Pencegahan residu antibiotik di Negara Amerika Serikat di bawah pengawasan National Residue Program (NRP) yang diatur oleh Food Safety and Inspection Service (FSIS). FSIS mempunyai dua program yaitu pengujian sampel residu produk domestik dan impor. Pengujian sampel residu produk domestik berfokus pada pencegahan terhadap keberadaan residu dalam produk pangan asal hewan. Pengujian sampel residu produk impor sebagian besar menentukan operativeness dan effectiveness untuk mencegah produk residu dari negara eksportir (Reig & Toldra 2009). Pencegahan residu antibiotik di Negara Eropa dilakukan secara komprehensif dengan menetapkan kerangka legislasi yang efektif. Hal tersebut telah disetujui oleh dokter hewan yang bergerak dalam bidang produk pangan asal hewan. Aktivitas yang dilakukan dengan menetapkan batas maksimum residu dan monitoring produk pangan asal hewan yang beredar di masyarakat (Pikkemaat et al. 2009).
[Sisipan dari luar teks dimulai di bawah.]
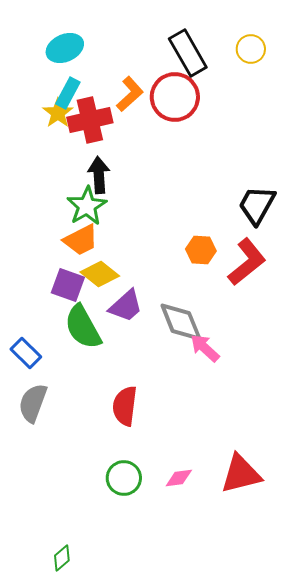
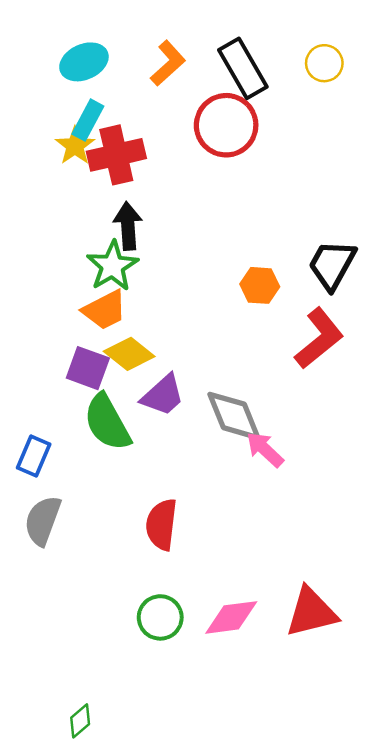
orange L-shape: (130, 94) -> (168, 63), moved
orange hexagon: (201, 250) -> (260, 285), moved
blue rectangle: (26, 353) -> (34, 456), turned 68
pink diamond: (179, 478) -> (231, 617), size x1.5

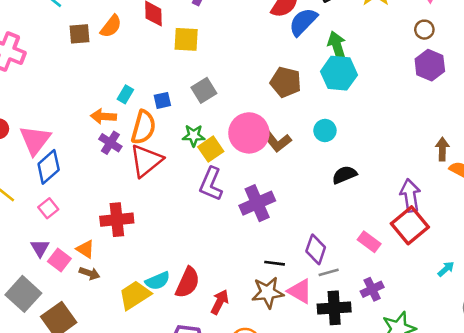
Cara lain yang dapat dilakukan untuk melakukan pencegahan dan pengendalian residu antibiotik yaitu (1) mengembangkan dan menerapkan kampanye pendidikan kepada masyarakat untuk mempublikasikan penggunaan antibiotik yang bijaksana sebagai prioritas kesehatan nasional, (2) bekerjasama dengan asosiasi profesional dan pemangku keputusan lainnya untuk mengembangkan, menyebarluaskan, dan mengevaluasi gejala klinis yang ditimbulkan dari penggunaan antibiotik secara tidak bijaksana, (3) konsultasi dengan pemangku keputusan, dalam mengembangkan dan menerapkan kerangka yang diusulkan oleh Food Drug Association (FDA) untuk persetujuan antibiotik baru yang digunakan pada hewan yang memproduksi produk pangan dan jika perlu dilakukan evaluasi kembali terhadap antibiotik yang sudah disetujui, (4) mendukung proyek percontohan untuk mengevaluasi strategi yang komprehensif dengan menggunakan berbagai intervensi untuk mempublikasikan penggunaan antibiotik yang bijaksana dan mengurangi tingkat infeksi untuk menilai bagaimana intervensi ditemukan dalam studi penelitian sehingga efektif,

sistematis, dan ekonomis diterapkan pada skala besar (Woteki & Henney 2000). Pengendalian dan pencegahan yang dilakukan oleh pemerintah dan masyarakat terhadap keberadaan residu antibiotik pada produk pangan asal hewan khususnya daging ayam dan sapi di Provinsi Jawa Barat dapat mewujudkan jaminan keamanan pangan asal hewan di masyarakat.